BUCURESTI / OSLO (VG) Minister of Health Bent Høie says that the Norwegian Football Association “decides for itself” whether they travel out of the country to play against Romania and Austria, but says they would be illegal in Norway.

– These are the ones who decide it themselves. What we have said is that the matches against Romania and Austria would both be illegal matches in Norway. The journey out of Norway will be in a legal gray zone. If they implement this, they will challenge respect for some of the most important things we have in the fight against the pandemic. Our clear answer is that they should not do this, says Høie to VG.

On Saturday morning, the message came that the national team will not be allowed to leave the country to play against Romania and Austria in the Nations League. The reason is

, that the rest of the squad is in quarantine and thus must comply with Norwegian quarantine rules.

Top football manager Lise Klaveness tells TV 2 that it is not relevant to break Norwegian law. She believes that it is not necessary to change the regulations to allow Norway to travel.

– The last thing I heard was that Bent Høie said it was unclear, a gray area, precisely because the regulations have not thought about this case. These are untested rules. No one has thought that a closed group should travel out of the country without being in contact with someone else in rented charter flights and rented buses, says Lise Klaveness on NRK Dagsrevyen.

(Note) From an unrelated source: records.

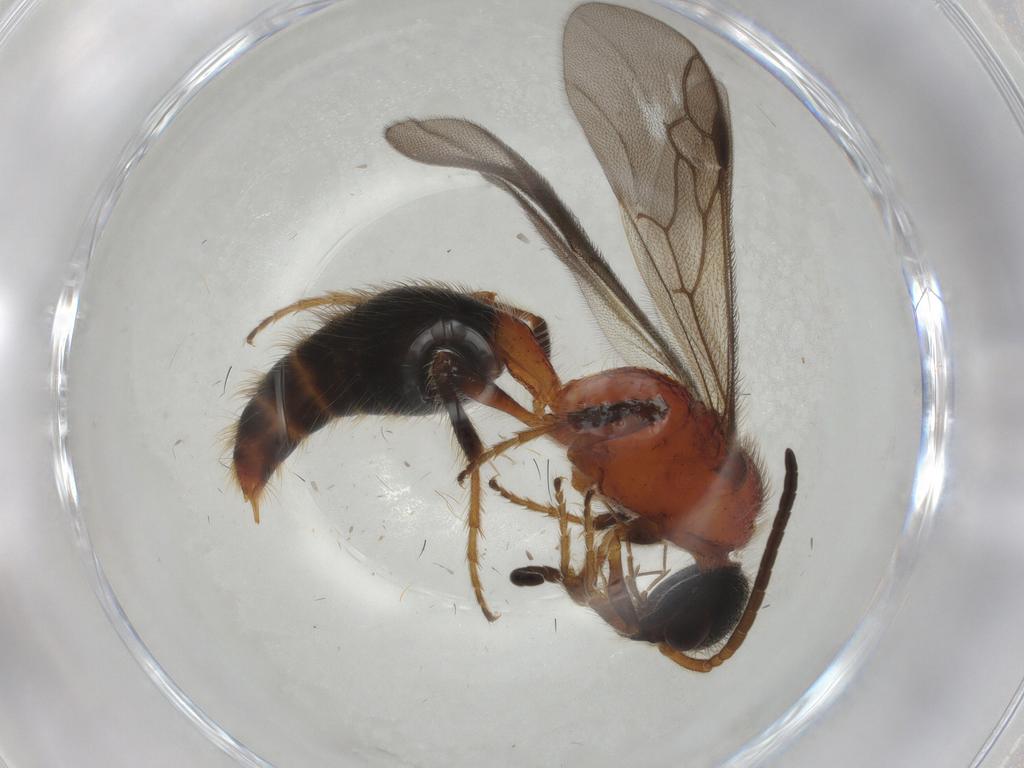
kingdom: Animalia
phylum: Arthropoda
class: Insecta
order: Hymenoptera
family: Mutillidae
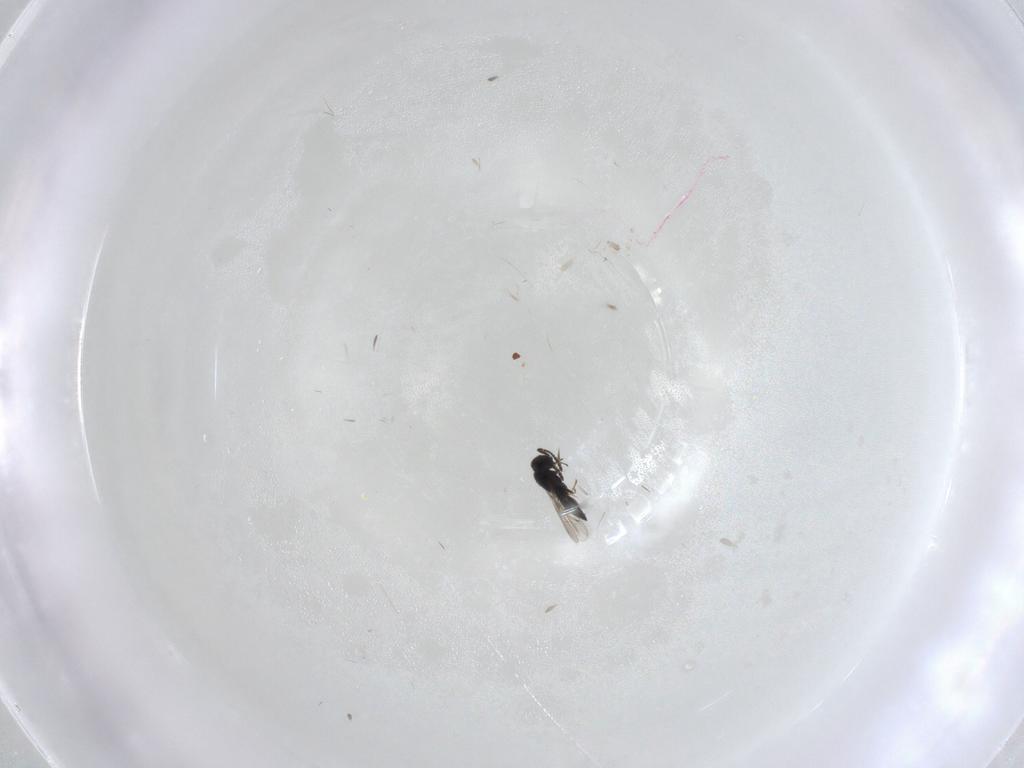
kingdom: Animalia
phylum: Arthropoda
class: Insecta
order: Hymenoptera
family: Scelionidae
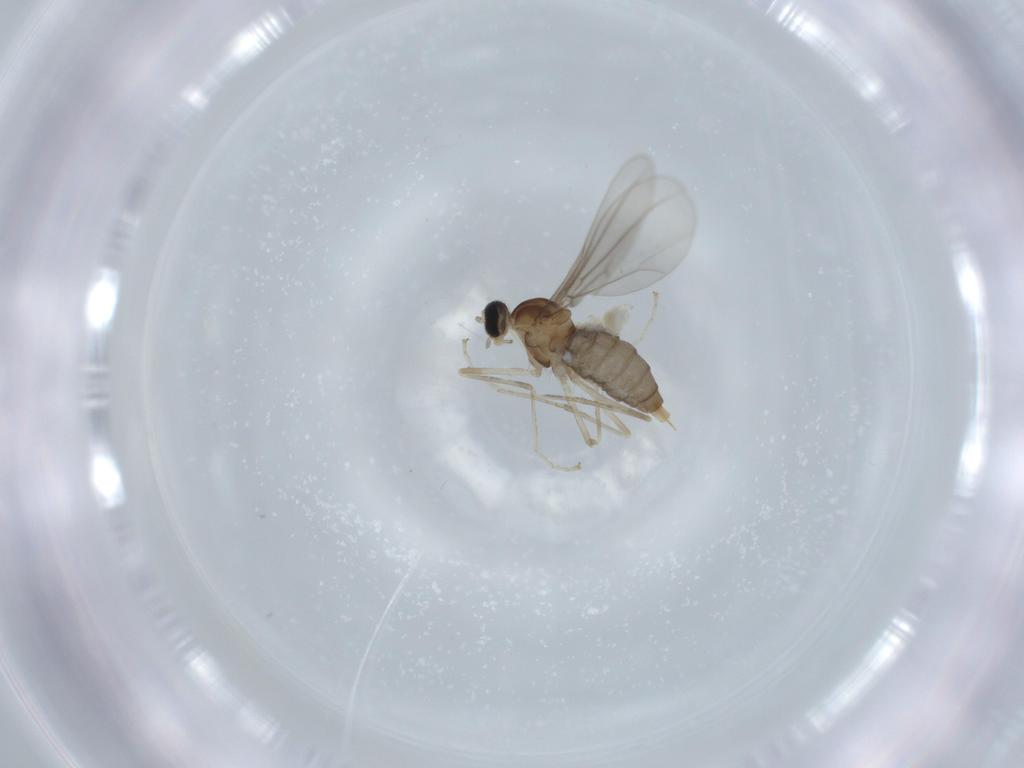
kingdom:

– Can not young, healthy players be able to live in isolation according to the rules, Bent Høie?

– They are also role models. There are many young people in this country who sit alone in quarantine hotels. There are probably many of them as well who could also want to be social with others who were also quarantined. No one knows who can tolerate this infection and cannot tolerate it, says Høie, who warns of reactions if the NFF chooses to break the advice.

This means that the Norwegian A national team will not be allowed to meet Romania in Bucharest on Sunday night. This will have major consequences for NFF.

– The match can not be postponed as there are no available dates. If we do not meet, there is a high probability that the disciplinary committee will judge a loss 3-0. We are also in danger of being held financially responsible for costs related to the match. At the top, we can risk financial drafts as UEFA loses revenue, says competition director Nils Fisketjønn to VG.

It is currently uncertain whether NFF can choose to play with the U21 national team, or a squad consisting of players who were not initially selected. NFF has denied that it is relevant to send a so-called “B-squad” to Romania.

Høie further says that they will not physically stop the national team, that this is a decision they must make themselves.

– It is not relevant to break Norwegian law, says Klaveness.